Superwoman is a myth. Twenty-five years after author Shirley Conran made millions by telling us that life was 'too short to stuff a mushroom', new research shows women still believe they cannot have children and a career without feeling stressed, exhausted and guilty
Have things improved?
It wouldn't seem so.

Calendargirl Sat 18-Jun-22 10:07:52

I started work in a local bank when I was 16, in 1969. Was told after 5 years, I would qualify for a ‘marriage gratuity’ of £200. (Women were not in the bank pension scheme back then).

Five years away seemed like an eternity, but £200 back then would have been a deposit on a house. The thought of me being 21 seemed incomprehensible.

If I thought of the future back then, I had visions of being married with a couple of children, after which I would never return to work, just be a housewife and mother.

It didn’t happen quite like that, but sometimes it seems to me that in many ways it was easier when the man was the breadwinner and the woman the homemaker.

I know this concept is unthinkable and unmentionable nowadays.

M0nica Sat 18-Jun-22 09:56:26

Vintagejazz It doesn't strike me as logical anyway.

Nowadays, when women have been in the workplace for years, even decades, before they have children, what ever their level of work, they will have many years of experience in their job and for some, climbed a long way up their career laddes before they have children, so getting back on the run, admittedly a rung or two down the ladder, but quickly caught up, really ought not be a problem, especially if you use the time at home wisely to keep up with developments in your profession, perhaps obtaining further qualifications.

Back in the late 1970s, when I was returning to work after 7 years out, I used the time out to get further professional qualifications, that advanced my career quite rapidly when I did return.

Vintagejazz Sat 18-Jun-22 09:34:12

Luckygirl3

Let us hope that the pendulum will drift to the middle at some point.

A lot of the discussions on Mumsnet are based on the idea that if you want to climb the career ladder you need to get straight back to work; and also that you need to keep up career wise in order to have some financial independence, should your marriage go tits up.
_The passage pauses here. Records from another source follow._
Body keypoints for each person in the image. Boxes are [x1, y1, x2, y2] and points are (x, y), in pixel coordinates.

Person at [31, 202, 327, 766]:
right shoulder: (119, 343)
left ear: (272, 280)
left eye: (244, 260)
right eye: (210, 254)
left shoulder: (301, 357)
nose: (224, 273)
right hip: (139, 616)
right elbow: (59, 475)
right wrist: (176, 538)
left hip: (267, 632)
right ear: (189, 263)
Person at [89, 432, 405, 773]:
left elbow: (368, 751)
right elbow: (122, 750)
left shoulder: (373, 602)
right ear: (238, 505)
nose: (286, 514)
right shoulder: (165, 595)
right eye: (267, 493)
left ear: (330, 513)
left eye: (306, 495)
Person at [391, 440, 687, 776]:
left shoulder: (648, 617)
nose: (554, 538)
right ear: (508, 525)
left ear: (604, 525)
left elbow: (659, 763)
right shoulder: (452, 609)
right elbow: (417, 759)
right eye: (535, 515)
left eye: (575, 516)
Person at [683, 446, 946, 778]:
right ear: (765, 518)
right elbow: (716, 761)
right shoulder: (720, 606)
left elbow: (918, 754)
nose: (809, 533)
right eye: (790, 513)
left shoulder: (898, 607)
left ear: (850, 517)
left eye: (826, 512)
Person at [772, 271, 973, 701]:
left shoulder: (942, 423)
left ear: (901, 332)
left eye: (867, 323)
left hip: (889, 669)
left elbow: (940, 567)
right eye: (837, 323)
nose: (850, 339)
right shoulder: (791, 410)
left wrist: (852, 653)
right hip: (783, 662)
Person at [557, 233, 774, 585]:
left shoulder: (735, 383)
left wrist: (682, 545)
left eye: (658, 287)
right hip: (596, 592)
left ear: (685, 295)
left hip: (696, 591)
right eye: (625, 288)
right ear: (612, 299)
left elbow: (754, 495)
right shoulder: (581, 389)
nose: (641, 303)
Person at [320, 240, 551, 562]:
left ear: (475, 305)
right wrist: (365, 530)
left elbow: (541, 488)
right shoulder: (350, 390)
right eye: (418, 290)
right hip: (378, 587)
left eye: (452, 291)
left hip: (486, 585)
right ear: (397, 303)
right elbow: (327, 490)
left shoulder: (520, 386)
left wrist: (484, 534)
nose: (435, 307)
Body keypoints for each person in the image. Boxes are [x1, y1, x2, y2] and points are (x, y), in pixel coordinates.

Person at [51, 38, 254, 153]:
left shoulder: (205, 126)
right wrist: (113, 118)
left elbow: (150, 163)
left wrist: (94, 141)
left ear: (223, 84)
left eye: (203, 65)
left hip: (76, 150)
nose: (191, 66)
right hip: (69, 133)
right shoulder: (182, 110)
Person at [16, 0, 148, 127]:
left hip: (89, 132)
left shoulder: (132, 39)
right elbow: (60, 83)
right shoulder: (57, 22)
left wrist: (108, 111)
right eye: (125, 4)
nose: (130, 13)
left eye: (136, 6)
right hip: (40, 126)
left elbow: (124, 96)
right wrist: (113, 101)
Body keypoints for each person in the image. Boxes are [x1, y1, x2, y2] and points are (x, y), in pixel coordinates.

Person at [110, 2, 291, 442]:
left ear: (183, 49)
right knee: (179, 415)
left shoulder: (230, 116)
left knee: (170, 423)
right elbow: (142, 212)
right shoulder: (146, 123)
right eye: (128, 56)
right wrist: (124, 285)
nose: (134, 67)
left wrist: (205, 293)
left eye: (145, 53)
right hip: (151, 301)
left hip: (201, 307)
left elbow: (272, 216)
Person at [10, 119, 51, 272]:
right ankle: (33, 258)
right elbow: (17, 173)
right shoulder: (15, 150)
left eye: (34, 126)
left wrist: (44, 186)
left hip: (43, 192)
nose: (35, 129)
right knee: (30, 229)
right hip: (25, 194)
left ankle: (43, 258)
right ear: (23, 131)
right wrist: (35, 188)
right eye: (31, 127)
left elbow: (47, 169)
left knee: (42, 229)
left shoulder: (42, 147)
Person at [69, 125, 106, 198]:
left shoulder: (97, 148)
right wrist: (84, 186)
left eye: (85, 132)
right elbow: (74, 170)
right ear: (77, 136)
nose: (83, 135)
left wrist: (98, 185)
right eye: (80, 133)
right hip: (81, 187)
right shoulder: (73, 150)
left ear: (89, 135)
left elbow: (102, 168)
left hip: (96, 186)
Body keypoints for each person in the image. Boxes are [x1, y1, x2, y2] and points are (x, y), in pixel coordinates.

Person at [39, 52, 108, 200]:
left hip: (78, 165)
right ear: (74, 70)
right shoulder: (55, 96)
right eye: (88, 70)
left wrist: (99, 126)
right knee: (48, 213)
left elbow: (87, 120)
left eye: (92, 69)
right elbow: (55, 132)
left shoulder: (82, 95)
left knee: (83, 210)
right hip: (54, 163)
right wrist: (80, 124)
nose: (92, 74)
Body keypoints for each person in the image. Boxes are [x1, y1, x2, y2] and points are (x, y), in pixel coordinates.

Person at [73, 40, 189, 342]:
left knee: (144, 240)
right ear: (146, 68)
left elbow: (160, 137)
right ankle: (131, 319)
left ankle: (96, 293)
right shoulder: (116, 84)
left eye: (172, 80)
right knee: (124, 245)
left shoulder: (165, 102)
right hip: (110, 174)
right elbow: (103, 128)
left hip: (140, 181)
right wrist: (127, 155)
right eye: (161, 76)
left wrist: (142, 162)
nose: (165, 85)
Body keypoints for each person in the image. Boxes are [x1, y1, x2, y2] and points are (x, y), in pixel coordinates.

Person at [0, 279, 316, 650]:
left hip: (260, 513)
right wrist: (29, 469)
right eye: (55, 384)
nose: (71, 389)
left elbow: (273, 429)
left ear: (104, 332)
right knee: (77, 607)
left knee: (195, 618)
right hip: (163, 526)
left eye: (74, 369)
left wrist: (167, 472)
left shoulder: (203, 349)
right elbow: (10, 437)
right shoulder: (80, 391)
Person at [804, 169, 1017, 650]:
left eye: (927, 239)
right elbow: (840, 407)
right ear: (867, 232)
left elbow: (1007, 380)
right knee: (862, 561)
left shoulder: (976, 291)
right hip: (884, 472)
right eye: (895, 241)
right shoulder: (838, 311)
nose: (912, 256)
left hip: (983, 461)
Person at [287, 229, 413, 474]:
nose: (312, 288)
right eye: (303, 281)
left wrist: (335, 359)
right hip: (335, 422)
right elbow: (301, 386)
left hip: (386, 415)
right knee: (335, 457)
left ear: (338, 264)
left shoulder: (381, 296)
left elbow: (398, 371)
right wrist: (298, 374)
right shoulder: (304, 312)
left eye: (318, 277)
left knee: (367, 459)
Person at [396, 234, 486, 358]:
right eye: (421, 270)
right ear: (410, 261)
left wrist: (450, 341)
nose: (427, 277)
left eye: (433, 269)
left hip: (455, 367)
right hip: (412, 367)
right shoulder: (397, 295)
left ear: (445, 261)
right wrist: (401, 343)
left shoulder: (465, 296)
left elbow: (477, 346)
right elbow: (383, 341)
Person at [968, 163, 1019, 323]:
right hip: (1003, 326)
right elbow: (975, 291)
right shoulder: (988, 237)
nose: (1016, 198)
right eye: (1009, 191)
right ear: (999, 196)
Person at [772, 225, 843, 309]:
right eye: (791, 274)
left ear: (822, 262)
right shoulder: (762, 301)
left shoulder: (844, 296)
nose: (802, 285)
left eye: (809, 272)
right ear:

Often when posters are saying they want to stay at home and look after the children they are counselled against that as they would be vulnerable if they found themselves single. Seems a bit pessimistic.

Yes I find that advice quite bleak and sad. Of course marriages break down but pre empting that to the extent that you force yourself to leave your children and go out to work, even though you don't want to, seems pessimistic and depressing.

M0nica Sat 18-Jun-22 09:29:34

Being the daughter of a working mother and a father, who in 1950, was perfectly happy to push a pram, change a nappy, shop, feed a baby. cook etc etc - a new man several generations ahead of the trend - I always found any tv programme I watched that based its premise on a home based or a working ditsy mother who did the housework while her idiot husband read the paper so alien, it probably contributed to my lack of interest in watching tv, which means i am also spared the reruns of those irritating series.

In the 1950s, when I was growing up I was quite clear that if I married and had children, I would want to get back to work as soon as possible and when that happened I was back to work when my DD was 4, that was in 1978, so I was a working mother throughout the 1980s My first job had hours that suited school times and DH and I portioned out our leave and signed the children up for sports classes to deal with holidays.

I am quite proud to look back over my family history on my mother's side and going back 3 generations to the 1870s, all the women, married or not, worked, often from necessity, but two generations, my mother and myself, from choice.

BlueSky Sat 18-Jun-22 09:27:01

Agree Vintage. There’s no choice nowadays whether you would like to stay home or be in paid work. As others have said, expectations were also much lower in the ‘70s, most people would rent, many had second hand furniture and white goods, not many had phones and two cars were the exception rather than the rule. I remember women saying they worked for ‘pin money’, now they need to, to manage.